Chinese police have detained one of the country's most high-profile outspoken critics of state policies in the restive far-western region of Xinjiang, which is home to the Muslim ethnic Uighur minority group, the government said on Thursday.
Wednesday's detention, made on suspicion that Ilham Tohti "broke the law", is the latest indication of the government's increasing hardline stance on dissent surrounding Xinjiang, where a series of violent riots in the past year have killed at least 91 people, rights activists say.
Police in Beijing seized Tohti, a prominent Uighur economist who has championed the rights of the Uighur community in Xinjiang, at his home and his whereabouts were unknown, his wife and close friend told the Reuters news agency.
Guzaili Nu'er, Tohti's wife, said that about 30 police officers raided their home in Beijing on Wednesday afternoon, during a six-hour operation in which they seized his computer, mobile phone and some of his students' theses.
"Of course I wish he could come back home as soon as possible. What I also want to say is this time (the police raid) was different from previous times. This is the first time they have come with so many people," Nu'er said during an interview at their Beijing home on Thursday.
Many resent what they see as oppressive treatment by the government, though Beijing says they are granted wide religious, cultural and linguistic freedoms.
'Incitement for separatism'
Tohti, an economics professor at Beijing's Minzu University which specialises in ethnic minority studies, told Reuters in
November that state security agents had physically threatened him for speaking to foreign reporters.
Nicholas Bequelin, a senior researcher at Human Rights Watch, said that Tohti's detention reflected a harder stance that Chinese President Xi Jinping has taken on Xinjiang. State media called this a "strategy shift" from development to maintaining social stability.

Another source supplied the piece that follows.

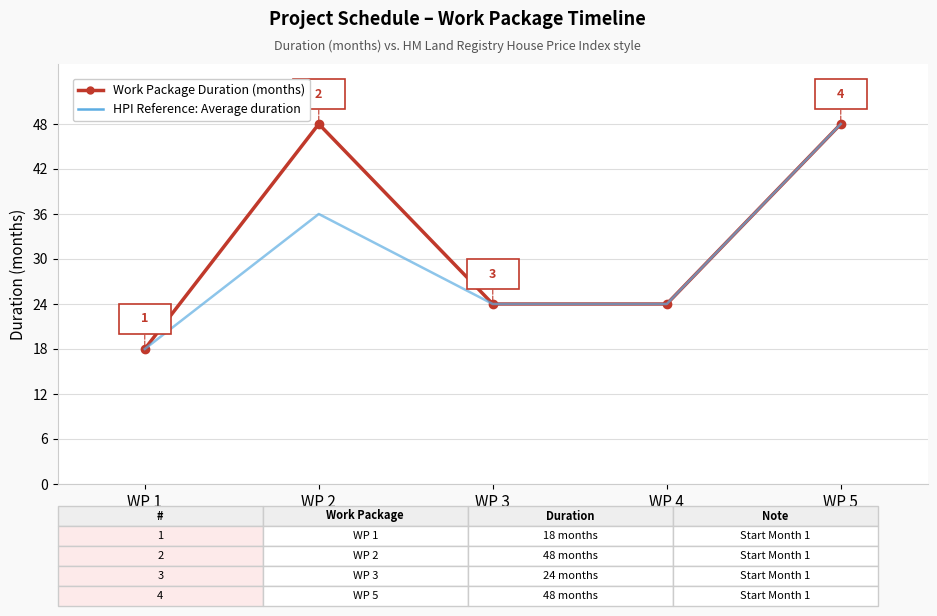

What is the difference between the maximum and minimum values in the HPI Reference: Average duration series?

30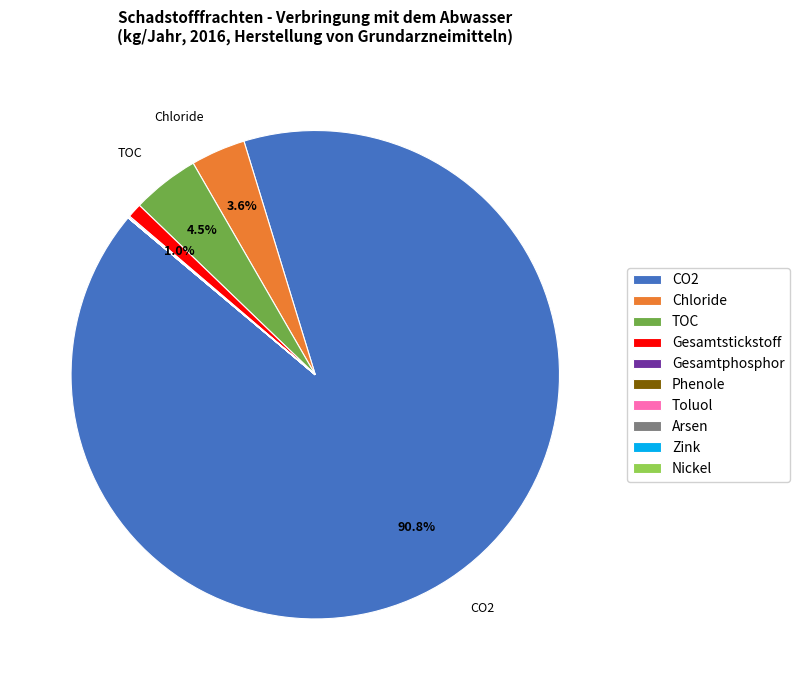

To the nearest percent, what is the difference between the largest and smallest slice percentages?

91%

Bequelin said Tohti could be charged with "incitement for separatism", which carries a maximum sentence of life imprisonment.
"The test of what constitutes incitement of separatism is anything that opposes ethnic harmony," he said.
Tohti, Bequelin said, was "an intellectual trying to get the state to see objectively what the situation is".
"He wants to tell truth to power," he said. "I cannot see anything that he has written or done that can be construed as
endangering state security. But the outcome is a foregone conclusion."